= Complete the following =
A - Answer these questions from the bash discussion below, one per line:
(i) What did the first writer try that works?
(ii) Where in the script should the line that skips all-uppercase variables go?
(iii) Which bash version is the method said to work with?
B - Write the next part of the bash discussion on skipping all-uppercase variables, picking up after its last line.

= Supplied passage =
Thanks Charles, I tried the file copying for now and it works. The script is small for now so I can change my variables to lower-case, but how will that be helpful? How can I "ignore all-caps variables entirely"? Thank you!
Inside your while loop (before the printf), [[ $item =~ ^[[:upper:]]*= ]] && continue is one way to skip any variable with an all-uppercase name, and thus ensure that you're only transmitting variables inside the namespace POSIX reserves for application use. The advantage here is that anything like LD_PRELOAD, LD_LIBRARY_PATH, LC_LOCALE, etc that isn't part of your script but is local system-level configuration gets ignored; likewise, keeps you safe even if someone does flag a shell variable (BASHOPTS, etc) for export.
0

This method works using GNU bash, version 5.1.4(1)-release (x86_64-pc-linux-gnu)

= Recorded information =
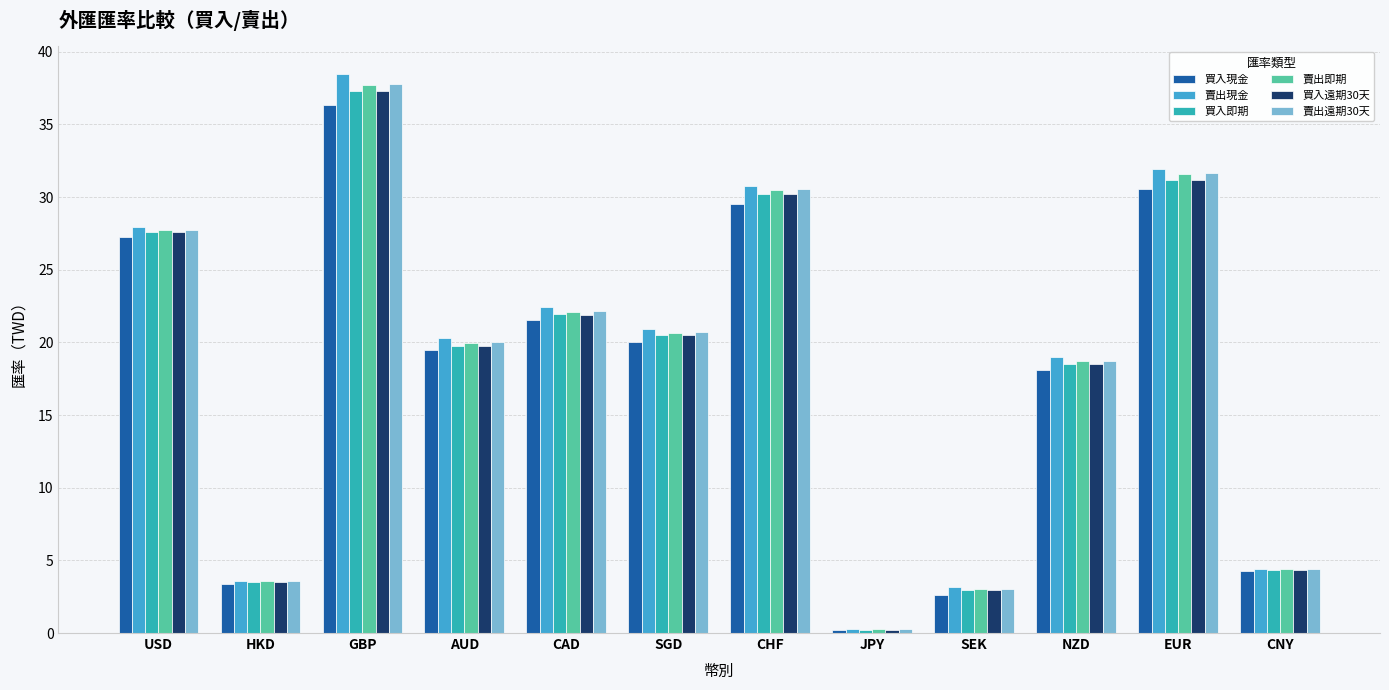

What is the approximate value of 買入遠期30天 at CNY?

4.3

= Activity answers =
A -
(i) The file copying.
(ii) Inside the while loop, before the printf.
(iii) GNU bash, version 5.1.4(1)-release (x86_64-pc-linux-gnu).

B -
#!/bin/bash
#################################################################################

source $CONF_FILE

#settings.conf contains OS_NAME="Caine Linux"
CONF_FILE="/tmp/settings.conf"
special_file='!abc123'
OS_NAME='my_server'
    
display_os_name() 
{
    echo "My OS is:" $OS_NAME
}

ssh -tt -q user@host << EOT
    
    CONF_FILE=$CONF_FILE
    special_file=$\\special_file
    OS_NAME=$OS_NAME
    $(typeset -f display_os_name)
    display_os_name

EOT
#################################################################################

1 Comment

typset appears to be a typo -- should be typeset or declare.